Wirtschaft

Unterbezahlung von Zuckerbauern in Negros Occidental sorgt für öffentliche Empörung

Ein emotionaler Hilferuf eines Zuckerbauern aus der Provinz Negros Occidental hat auf den Philippinen eine Welle der Solidarität und Entrüstung ausgelöst. Raffy Valentin, ein Arbeiter der Hacienda Lolita in der Stadt Cadiz, forderte während einer Konferenz mit dem Arbeitsministerium (Department of Labor and Employment, DOLE) am 18. Juli eine gerechte Entlohnung. In einem Video, das daraufhin online verbreitet wurde, brach Valentin unter Tränen zusammen, während er über seine prekäre finanzielle Lage berichtete.
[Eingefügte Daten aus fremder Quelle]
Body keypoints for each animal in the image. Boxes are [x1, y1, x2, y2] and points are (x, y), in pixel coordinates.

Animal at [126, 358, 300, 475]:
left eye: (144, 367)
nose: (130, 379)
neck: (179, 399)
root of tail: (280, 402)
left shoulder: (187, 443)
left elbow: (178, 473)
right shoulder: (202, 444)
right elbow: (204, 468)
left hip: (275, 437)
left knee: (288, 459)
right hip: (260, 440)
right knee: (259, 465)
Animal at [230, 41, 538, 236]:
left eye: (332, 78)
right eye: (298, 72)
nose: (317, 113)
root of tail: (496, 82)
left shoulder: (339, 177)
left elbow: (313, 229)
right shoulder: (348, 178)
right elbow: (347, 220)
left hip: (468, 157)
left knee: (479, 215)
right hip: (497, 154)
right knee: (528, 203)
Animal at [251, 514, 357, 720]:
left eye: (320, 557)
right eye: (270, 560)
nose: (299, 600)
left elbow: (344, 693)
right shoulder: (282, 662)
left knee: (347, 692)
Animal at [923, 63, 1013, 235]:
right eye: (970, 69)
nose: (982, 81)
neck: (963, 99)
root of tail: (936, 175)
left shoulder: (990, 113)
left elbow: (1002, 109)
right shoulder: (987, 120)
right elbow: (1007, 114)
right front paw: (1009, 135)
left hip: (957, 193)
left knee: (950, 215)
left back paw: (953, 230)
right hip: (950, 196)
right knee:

President Ferdinand Marcos der Philippinen – Portrait
Quelle: Google

Valentin gab an, alle zwei Wochen lediglich 2.500 Pesos zu erhalten, wobei dieser Betrag je nach Saison sogar noch sinken könne. Dies entspreche etwa 179 Pesos pro Arbeitstag. Er erklärte in seiner Muttersprache Hiligaynon, dass dieser Betrag kaum ausreiche, um die Grundbedürfnisse der Familie zu decken, weshalb sie beim Kauf von Lebensmitteln oft auf teurere Waren verzichten und nur getrockneten Fisch kaufen könnten. Er betonte, dass er und seine Kollegen hart arbeiteten und lediglich die Entlohnung verlangten, die ihnen zustehe.

Zusammen mit weiteren Landarbeitern hat Valentin eine Beschwerde gegen den Landbesitzer Aurelio Valderrama Jr. eingereicht. Valderrama ist zudem Präsident der Confederation of Sugar Producers Associations. Die Arbeiter werfen ihm vor, ihnen das 13. Monatsgehalt, gesetzliche Sozialleistungen sowie einen Anteil von 3 Prozent am sogenannten Sugar Amelioration Bonus vorenthalten zu haben.

Die Situation löste in den sozialen Medien eine intensive Debatte aus. Prominente Persönlichkeiten wie die Schauspielerin Denise Laurel, der Content-Creator David Guison und der Blogger Bryanboy äußerten sich besorgt oder kritisierten die Zustände als unmenschlich. Nutzer auf Plattformen wie Instagram bezeichneten die Bezahlung als eine Form der Sklaverei und forderten eine Überprüfung staatlicher Hilfsprogramme für den Agrarsektor. Zudem wurde die Initiative „One Race for Filipino“ aktiv, um Unterstützung für die Arbeiter zu sammeln.

In der Zwischenzeit wurde über soziale Netzwerke dazu aufgerufen, der Familie von Valentin finanziell unter die Arme zu greifen. Das Büro von Valderrama wies die Vorwürfe der Arbeiter zurück und betonte, man halte sich an dem Grundsatz fest, dass eine faire Arbeit auch einen fairen Lohn erfordere.